## Exercise passage
>>
NOTE: This blog does not support TeX, so the TeX inline commands are all over the place. To see the submitted version, click here.

Introduction

This is a source code text editor that focuses on performance. With the help of different data structures and algorithms, this editor offers superior performance over popular existing editors (Vim, Nano, Visual Studio Code, Sublime Text, …), as it enables efficient editing operations and manages huge files (that would otherwise crash or stall other editors).

Features

Fast editing operations (insertion and deletion, copy and paste, find and replace…);
Autocompletion;
Extensible syntax highlight;
Vim-like navigation;
Buffer management.

Demonstration

Repository

Here is the repository of the project on GitHub.

Usage

jaledit is greatly inspired by Vim, one of my favorite text editors. Most features in jaledit are copied from Vim, including the keybindings and the functionalities, but with my own twists.

Editor

This is the default view of jaledit.

At the top is the status bar.

On the left of the status bar is the mode indicator (as jaledit, just like Vim, is a modal editor).
On the right is the name of the file (or "new file" if it’s a new buffer). There is an asterisk next to the filename if there are unsaved changes.

On the left of the editor is the line number column.

The color scheme chosen for jaledit is Catppuccin Latte. At the moment, jaledit does not support choosing another color scheme.

Buffer Manager

This is the Buffer Manager.

Each line corresponds to a buffer entry. This allows switching between multiple buffers and lets you work on multiple files inside jaledit.
<<
## Exercises
A: List the existing editors that the Introduction of the jaledit write-up names as popular ones it outperforms.
B: Transcribe the jaledit write-up word for word, covering the stretch from "The color scheme" through "files inside jaledit.".

## Entries provided
>>
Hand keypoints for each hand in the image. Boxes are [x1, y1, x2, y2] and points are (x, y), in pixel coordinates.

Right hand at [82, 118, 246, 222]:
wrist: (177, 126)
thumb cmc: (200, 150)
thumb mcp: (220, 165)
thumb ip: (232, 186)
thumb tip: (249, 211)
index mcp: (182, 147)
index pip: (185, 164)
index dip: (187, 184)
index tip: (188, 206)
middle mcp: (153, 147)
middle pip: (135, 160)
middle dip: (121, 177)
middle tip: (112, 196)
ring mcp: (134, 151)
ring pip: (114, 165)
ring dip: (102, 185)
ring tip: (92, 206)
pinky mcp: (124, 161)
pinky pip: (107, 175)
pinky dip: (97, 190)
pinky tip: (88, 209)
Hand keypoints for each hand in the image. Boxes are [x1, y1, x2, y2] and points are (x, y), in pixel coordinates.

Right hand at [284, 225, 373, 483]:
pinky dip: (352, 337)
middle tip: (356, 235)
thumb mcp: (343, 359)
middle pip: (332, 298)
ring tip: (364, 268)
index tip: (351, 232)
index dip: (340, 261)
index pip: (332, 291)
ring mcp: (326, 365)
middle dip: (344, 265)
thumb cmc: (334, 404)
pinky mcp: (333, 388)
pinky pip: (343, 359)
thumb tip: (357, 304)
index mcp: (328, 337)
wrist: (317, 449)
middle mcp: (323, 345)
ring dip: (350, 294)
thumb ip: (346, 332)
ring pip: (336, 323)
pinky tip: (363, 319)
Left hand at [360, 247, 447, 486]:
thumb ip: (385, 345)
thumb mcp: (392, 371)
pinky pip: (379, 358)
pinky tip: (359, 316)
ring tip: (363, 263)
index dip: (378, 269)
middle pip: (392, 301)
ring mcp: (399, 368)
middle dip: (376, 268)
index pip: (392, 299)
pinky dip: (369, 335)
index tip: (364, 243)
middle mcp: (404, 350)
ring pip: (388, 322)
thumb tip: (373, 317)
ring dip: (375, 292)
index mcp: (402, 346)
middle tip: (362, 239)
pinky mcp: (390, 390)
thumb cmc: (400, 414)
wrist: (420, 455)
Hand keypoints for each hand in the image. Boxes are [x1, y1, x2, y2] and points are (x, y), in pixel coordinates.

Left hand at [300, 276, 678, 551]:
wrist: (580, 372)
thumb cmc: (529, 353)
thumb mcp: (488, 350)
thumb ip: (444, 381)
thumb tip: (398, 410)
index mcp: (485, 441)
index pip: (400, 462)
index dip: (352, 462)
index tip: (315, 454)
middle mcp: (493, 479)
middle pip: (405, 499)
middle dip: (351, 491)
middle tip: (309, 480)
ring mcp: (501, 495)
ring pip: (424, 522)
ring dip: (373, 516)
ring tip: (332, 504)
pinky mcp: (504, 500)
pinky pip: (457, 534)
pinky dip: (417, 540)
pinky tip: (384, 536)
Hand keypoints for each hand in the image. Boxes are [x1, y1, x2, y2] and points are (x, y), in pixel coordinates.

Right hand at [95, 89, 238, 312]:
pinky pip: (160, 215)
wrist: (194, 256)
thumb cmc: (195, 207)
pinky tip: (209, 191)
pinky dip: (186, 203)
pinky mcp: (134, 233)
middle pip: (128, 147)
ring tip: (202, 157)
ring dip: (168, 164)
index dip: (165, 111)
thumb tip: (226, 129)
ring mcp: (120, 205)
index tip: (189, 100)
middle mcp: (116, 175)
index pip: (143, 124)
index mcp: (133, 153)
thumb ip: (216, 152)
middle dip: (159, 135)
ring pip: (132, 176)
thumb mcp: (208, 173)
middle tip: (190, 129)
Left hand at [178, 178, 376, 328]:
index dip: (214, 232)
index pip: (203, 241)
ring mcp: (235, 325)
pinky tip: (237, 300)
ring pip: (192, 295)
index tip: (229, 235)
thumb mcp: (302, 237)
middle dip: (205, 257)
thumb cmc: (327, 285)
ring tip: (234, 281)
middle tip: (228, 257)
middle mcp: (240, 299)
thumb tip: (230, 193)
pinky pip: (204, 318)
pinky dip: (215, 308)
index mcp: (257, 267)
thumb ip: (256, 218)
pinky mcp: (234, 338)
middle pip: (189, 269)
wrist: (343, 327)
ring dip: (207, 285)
<<
## Exercise results
A: Vim, Nano, Visual Studio Code, Sublime Text

B:
The color scheme chosen for jaledit is Catppuccin Latte. At the moment, jaledit does not support choosing another color scheme.

Buffer Manager

This is the Buffer Manager.

Each line corresponds to a buffer entry. This allows switching between multiple buffers and lets you work on multiple files inside jaledit.